Data records:
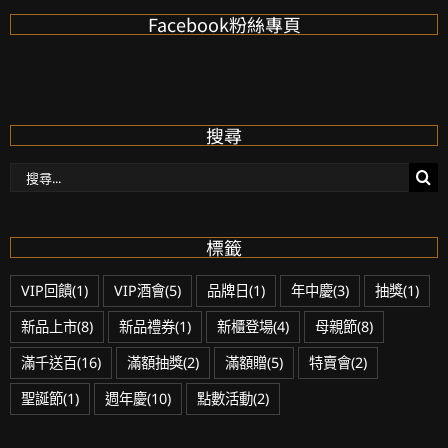
Facebook粉絲專頁
搜尋
搜
尋：
標籤
VIP回饋
(1)
VIP酒會
(5)
品牌日
(1)
年中慶
(3)
抽獎
(1)
新品上市
(8)
新品禮券
(1)
新櫃登場
(4)
母親節
(8)
滿千送百
(16)
滿額抽獎
(2)
滿額贈
(5)
特賣會
(2)
聖誕節
(1)
週年慶
(10)
點數活動
(2)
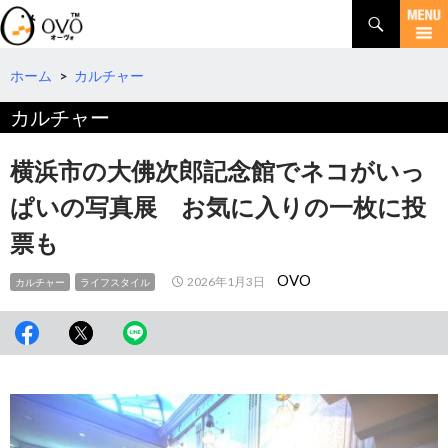
検
索
コ
ン
テ
ホーム
>
カルチャー
ン
カルチャー
ツ
へ
移
横浜市の大佛次郎記念館でネコがいっ
動
ぱいの写真展 お気に入りの一枚に投
票も
OVO
2026年1月3日
カルチャー
ライフスタイル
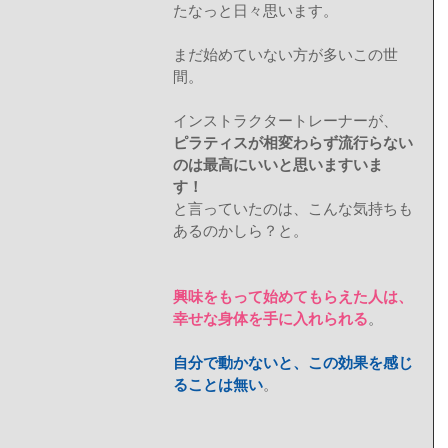
たなっと日々思います。 
まだ始めていない方が多いこの世
間。 
インストラクタートレーナーが、 
ピラティスが相変わらず流行らない
のは最高にいいと思いますいま
す！
と言っていたのは、こんな気持ちも
あるのかしら？と。 
興味をもって始めてもらえた人は、
幸せな身体を手に入れられる
。 
自分で動かないと、この効果を感じ
ることは無い
。 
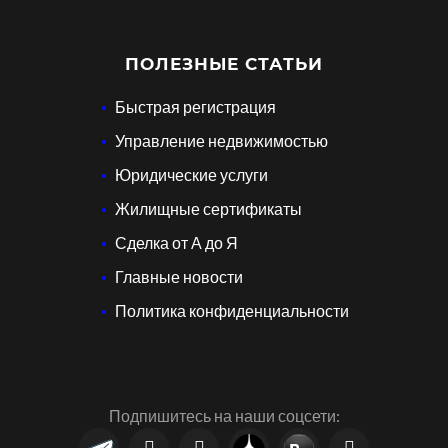
ПОЛЕЗНЫЕ СТАТЬИ
Быстрая регистрация
Управление недвижимостью
Юридические услуги
Жилищные сертификаты
Сделка от А до Я
Главные новости
Политика конфиденциальности
Подпишитесь на наши соцсети:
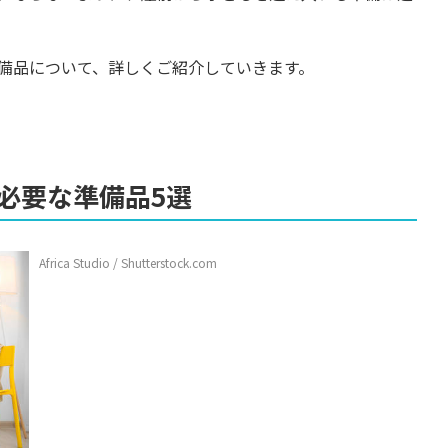
備品について、詳しくご紹介していきます。
必要な準備品5選
Africa Studio / Shutterstock.com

#### [Directions for this task]
Reproduce the lines of the records verbatim, beginning with the line that contains "備品について、詳しくご紹介していきます。" and continuing through the end of the records.

#### [Final answer]
備品について、詳しくご紹介していきます。
必要な準備品5選
Africa Studio / Shutterstock.com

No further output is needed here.